The News Service of Florida

With a federal judge ready to hear arguments next week, the National Rifle Association and doctors are feuding about the NRA’s role in a legal challenge to Florida’s new “docs v. glocks” law.

The NRA is seeking to formally intervene in the case, contending it was a “foremost supporter” when lawmakers approved the measure to restrict doctors from asking patients about gun ownership.

“The Firearm Owners’ Privacy Law protects NRA members from intrusive, irrelevant questions by health care practitioners and from discrimination on account of their exercise of Second Amendment rights,’’ the NRA said last week in a motion to intervene.

Physicians, who argue the law is a violation of their First Amendment free-speech rights, are trying to block the NRA from playing a large role in the case. In a document Friday, the doctors said the state can adequately defend the law and that the NRA “offers only inflammatory hyperbole.’’

“The interest at issue here is a doctor’s and patient’s First Amendment right to engage in an open and frank discussion free of government interference,’’ the document says.

The legal sparring follows a major lobbying fight during this year’s legislative session about the law, which Gov.
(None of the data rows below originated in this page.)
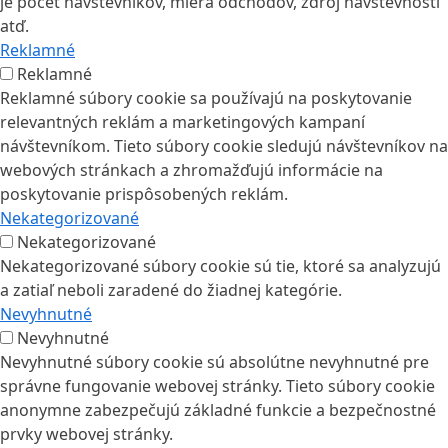
je počet návštevníkov, miera odchodov, zdroj návštevnosti
atď.
Reklamné
Reklamné
Reklamné súbory cookie sa používajú na poskytovanie
relevantných reklám a marketingových kampaní
návštevníkom. Tieto súbory cookie sledujú návštevníkov na
webových stránkach a zhromažďujú informácie na
poskytovanie prispôsobených reklám.
Nekategorizované
Nekategorizované
Nekategorizované súbory cookie sú tie, ktoré sa analyzujú
a zatiaľ neboli zaradené do žiadnej kategórie.
Nevyhnutné
Nevyhnutné
Nevyhnutné súbory cookie sú absolútne nevyhnutné pre
správne fungovanie webovej stránky. Tieto súbory cookie
anonymne zabezpečujú základné funkcie a bezpečnostné
prvky webovej stránky.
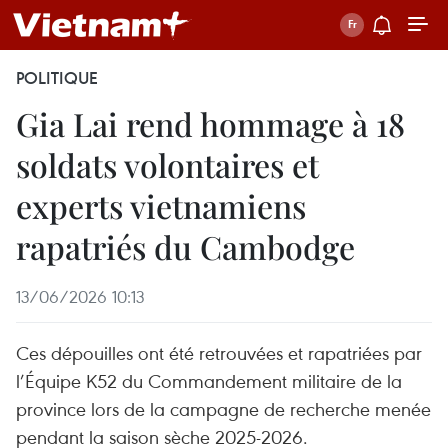
POLITIQUE
Gia Lai rend hommage à 18
soldats volontaires et
experts vietnamiens
rapatriés du Cambodge
13/06/2026 10:13
Ces dépouilles ont été retrouvées et rapatriées par
l’Équipe K52 du Commandement militaire de la
province lors de la campagne de recherche menée
pendant la saison sèche 2025-2026.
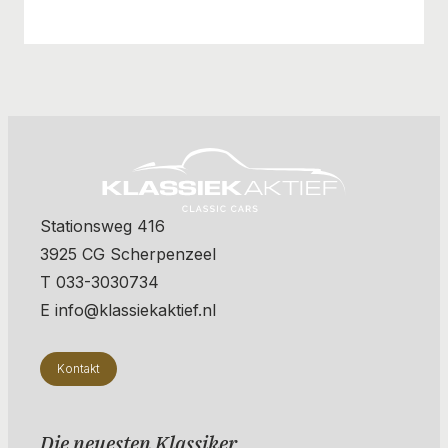
Stationsweg 416
3925 CG Scherpenzeel
T 033-3030734
E info@klassiekaktief.nl
Kontakt
Die neuesten Klassiker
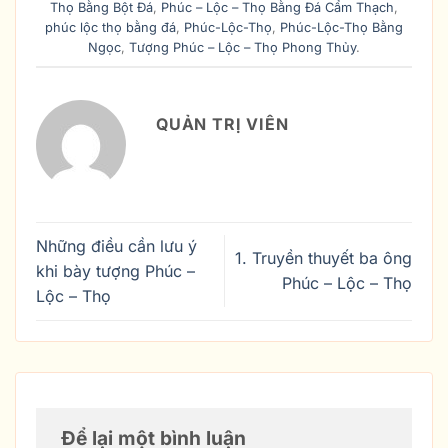
Thọ Bằng Bột Đá
,
Phúc – Lộc – Thọ Bằng Đá Cẩm Thạch
,
phúc lộc thọ bằng đá
,
Phúc-Lộc-Thọ
,
Phúc-Lộc-Thọ Bằng
Ngọc
,
Tượng Phúc – Lộc – Thọ Phong Thủy
.
QUẢN TRỊ VIÊN
Những điều cần lưu ý
1. Truyền thuyết ba ông
khi bày tượng Phúc –
Phúc – Lộc – Thọ
Lộc – Thọ
Để lại một bình luận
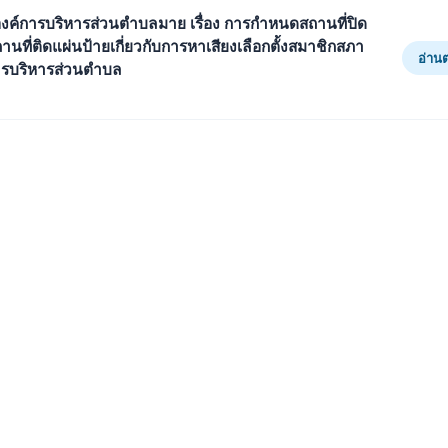
ค์การบริหารส่วนตำบลมาย เรื่อง การกำหนดสถานที่ปิด
านที่ติดแผ่นป้ายเกี่ยวกับการหาเสียงเลือกตั้งสมาชิกสภา
อ่าน
ารบริหารส่วนตำบล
Rick Scott signed June 2.

A group of physicians quickly challenged the constitutionality of the law in federal court in Miami. U.S. District Judge Marcia G. Cooke has scheduled a July 13 hearing on the doctors’ request for an injunction to block the law.

The law, which passed largely along party lines, says doctors and other health care practitioners “shall respect a patient’s right to privacy and should refrain” from asking about gun ownership or whether people have guns in their homes.

It also, however, says health providers may ask about guns if they believe in “good faith” that the information is relevant to a patient’s medical care or safety.

The issue centers, at least in part, on pediatricians who ask questions about household safety issues that could affect children. The law’s supporters point to episodes such as an Ocala couple complaining that a doctor told them to find another physician after they refused to answer questions about guns.

Former NRA President Marion Hammer, an influential Tallahassee lobbyist, played a major role in pushing the bill (HB 155) through the Legislature.